The 2019 Sydney Mardi-Gras. Pic: Jeffrey Feng.

Festivals, News & Commentary

Sydney in the running for World Pride event

Sydney’s pitch to host World Pride in 2023 — the first Southern Hemisphere edition of the global event — will be decided within days as it looks to trump impressive rival bids from Montreal and Houston.

A decision is expected at this month’s annual meeting in Athens of InterPride, the international umbrella group for pride events around the world.

Sydney Mardi Gras co-chairman Kate Wickett admits that the harbour city is the underdog, but says “[Australia] does underdog quite well and we’ve been closing the gap since [March].”  

The group has been rallying support from pride organisations across Australia encouraging them to join the organisation so they can vote and be put on the global map. The bid was kickstarted early on by a $200,000 contribution form the NSW Government, consolidating local political support. 

InterPride requires four compulsory events for a World Pride; an opening and closing ceremony, a pride march and a human rights conference. The latter would be an addition to Mardi Gras’ pre-existing Queer Thinking event, which hosts debates and discussions surrounding LGBTIQ+ issues. 
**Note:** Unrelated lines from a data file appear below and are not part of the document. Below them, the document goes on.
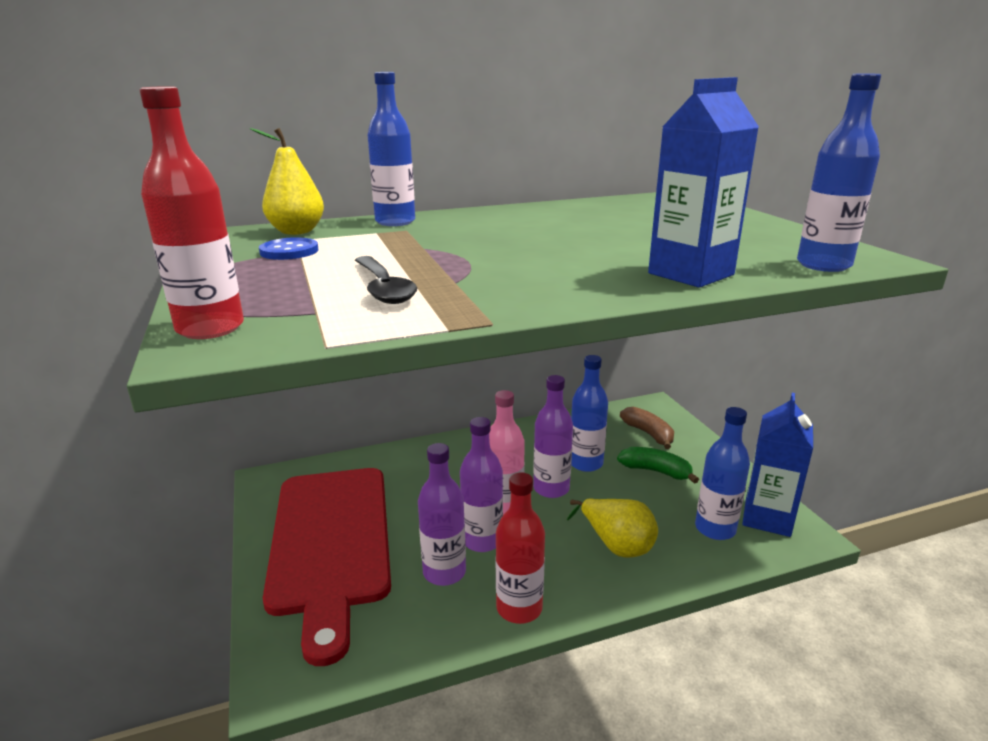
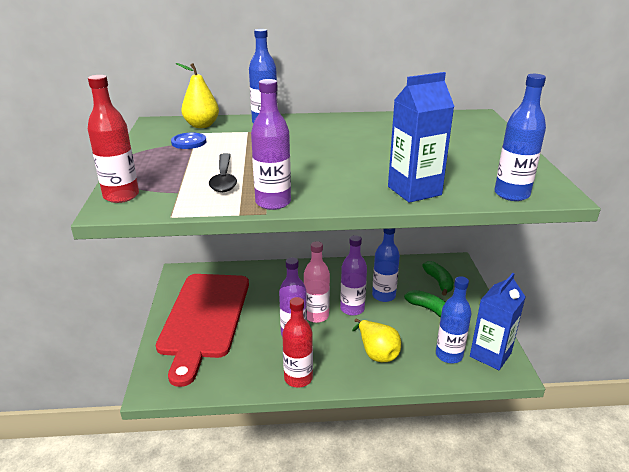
camera: 15 degrees right, 5 degrees up
purple bottle [418,443,466,586] -> purple bottle moved to [251,79,291,210]
brown banana [620,407,674,449] -> green banana [422,261,454,296]

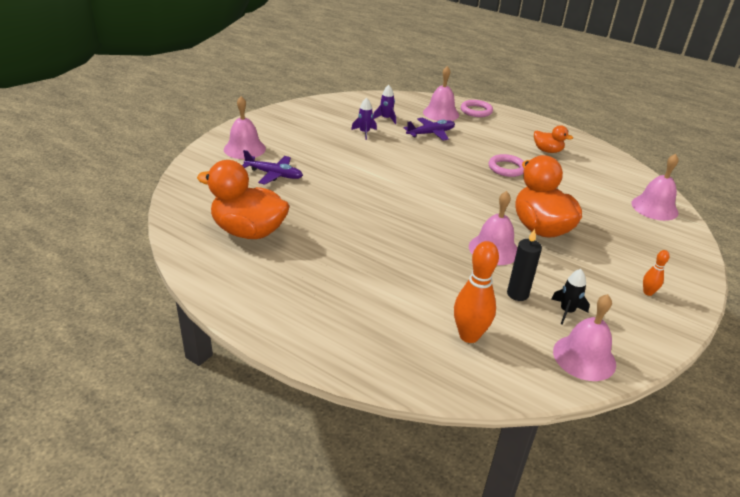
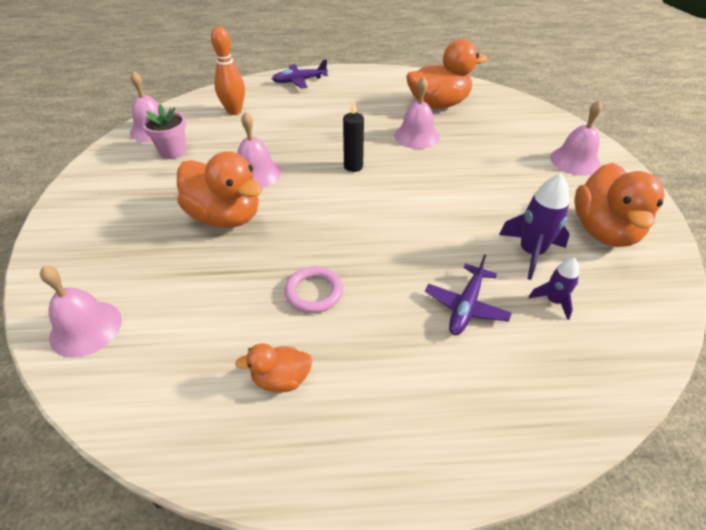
camera: 145 degrees right, 10 degrees up
purple plane [242,150,303,185] -> purple plane moved to [272,59,328,89]
purple rocket [351,98,377,140] -> purple rocket [499,174,570,280], size x1.69
pink bell [423,66,459,121] -> pink bell moved to [394,76,440,149]
pink ring [461,100,493,117] -> none
black candle [507,229,542,301] -> black candle moved to [343,101,364,172]
black rocket [551,269,590,325] -> pink flower pot [142,104,186,159]
orange bowling pin [643,250,670,296] -> none
none -> orange duck [574,163,665,247]

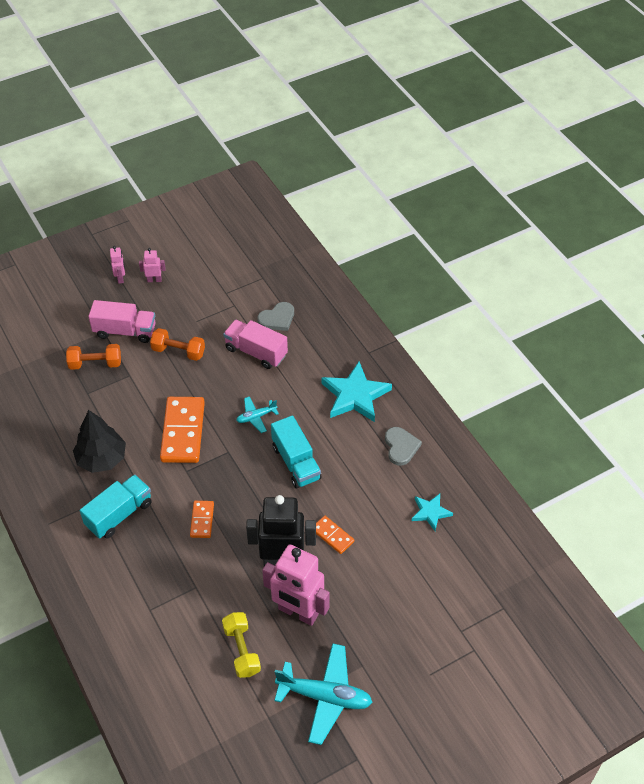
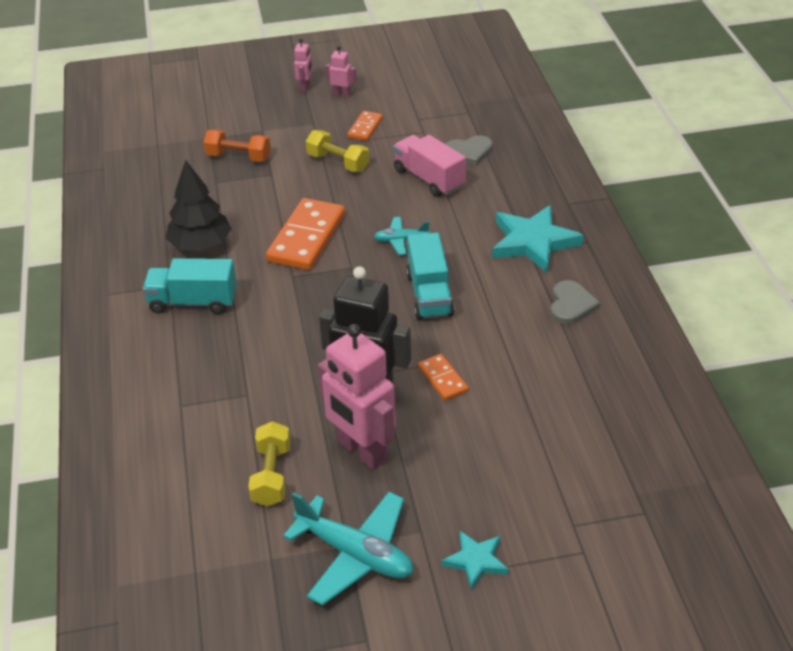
camera: 20 degrees right, 10 degrees down
turquoise truck [80,474,152,539] -> turquoise truck turned 150 degrees counterclockwise [143,258,237,314]
pink truck [88,300,156,343] -> none
orange dumbbell [150,328,205,361] -> yellow dumbbell [306,130,369,172]
orange domino [190,501,214,538] -> orange domino moved to [348,111,383,141]
turquoise star [411,494,453,531] -> turquoise star moved to [442,531,509,590]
The Sydney 2023 proposal is to merge the World Pride program seamlessly with Mardi Gras’ two-week program.

Sydney Mardi Gras co-chairman Kate Wickett. Pic: supplied.

Dubbed by some as the ‘gay olympics’, World Pride, which was first held in Rome in 2000, has yet to branch outside Europe and North America. That fact is being seen as an advantage by Mardi Gras organisers who have  placed it at the forefront of their bid — a ‘regional approach’ on behalf of the Asia-Pacific where LGBTIQ+ people still face widespread discrimination. 

“One thing that strikes me when I travel [to various Prides] is the lack of information they have about particular LGBTIQ+ issues that are in this region,” Wickett says. “So, we really think that we can incorporate some of these [or] shine a light on them.” 

The backers believe it makes for a compelling case for an inaugural Oceanic World Pride, one that reiterates the importance of looking beyond Western queerness while bestowing a regional responsibility on Australia to set an example. 

Mardi Gras hopes to expand its record of including neighbouring communities and organisations in its annual program, such as Sydney-based community group Selamat Datang GLBTIQ, the Fa’afafine from the Pacific Islands and the Sistagirls from the Tiwi Islands, as a means of translating the event into one that wholly represents the region. 

Another strong basis for the bid is Mardi Gras’ established stature as a world-class pride event with unique characteristics. 

“In comparison to other marches it’s at night time and it’s heavily curated so that people are on message or have something to collectively design,” Wickett explains. “We know that we’re able to produce an event of a [World Pride] magnitude on time and we certainly have the infrastructure and support to do that.” 

“I get a lot of questions around corporate involvement and my response is that Mardi Gras is not for profit — we need to have money to exist and to put on the various events, but also what we do is we reinvest back into the community.”

Consultants have estimated that combined with Mardi Gras’ organic growth, a Sydney 2023 World Pride would draw up to 1.3 million visitors, activating celebrations not just within the CBD but throughout greater Sydney and regional NSW, even interstate. 

Mardi Gras started out in 1978 as a protest in response to anti-homosexual laws and police harrassment, while also commemorating New York’s Stonewall riots nine years earlier. 

The march, which ended with  multiple arrests and police brutality, became a catalyst for the repealing of anti-gay laws as well as  a national benchmark for queer activism. 

In the following decades, the parade has overcome political opposition as well as  bankruptcy to establish itself as a national landmark. Mardi Gras’ piece de resistance, the parade, has grown into a full-blown spectacular showcasing a range of communities, causes and organisations, followed  by an enormous afterparty at Hordern Pavilion with gay-icon headliners such as Cher and Kylie Minogue.

While Sydney’s bid has faced minimal backlash, Mardi Gras is frequently checked by organisations such as Pride In Protest, a group pushing for the march to restore its activist roots and condemn its increasing corporatisation along with the participation of police and conservartive politicians. The push echoes a discourse surrounding pride events worldwide; at this year’s World Pride in New York, a counter ‘Queer Liberation March’ was held in protest of the event’s commercialisation. 

Wickett acknowledges that corporate sponsorship and involvement are the basis of frequent conversations with members of the community. “I get a lot of questions around corporate involvement and my response is that Mardi Gras is not for profit — we need to have money to exist and to put on the various events, but also what we do is we reinvest back into the community.” 

She points to the “value-based” criteria sponsors must meet, particularly in relation to how they treat their LGBTIQ+ employees, and that many corporations are rejected by the board.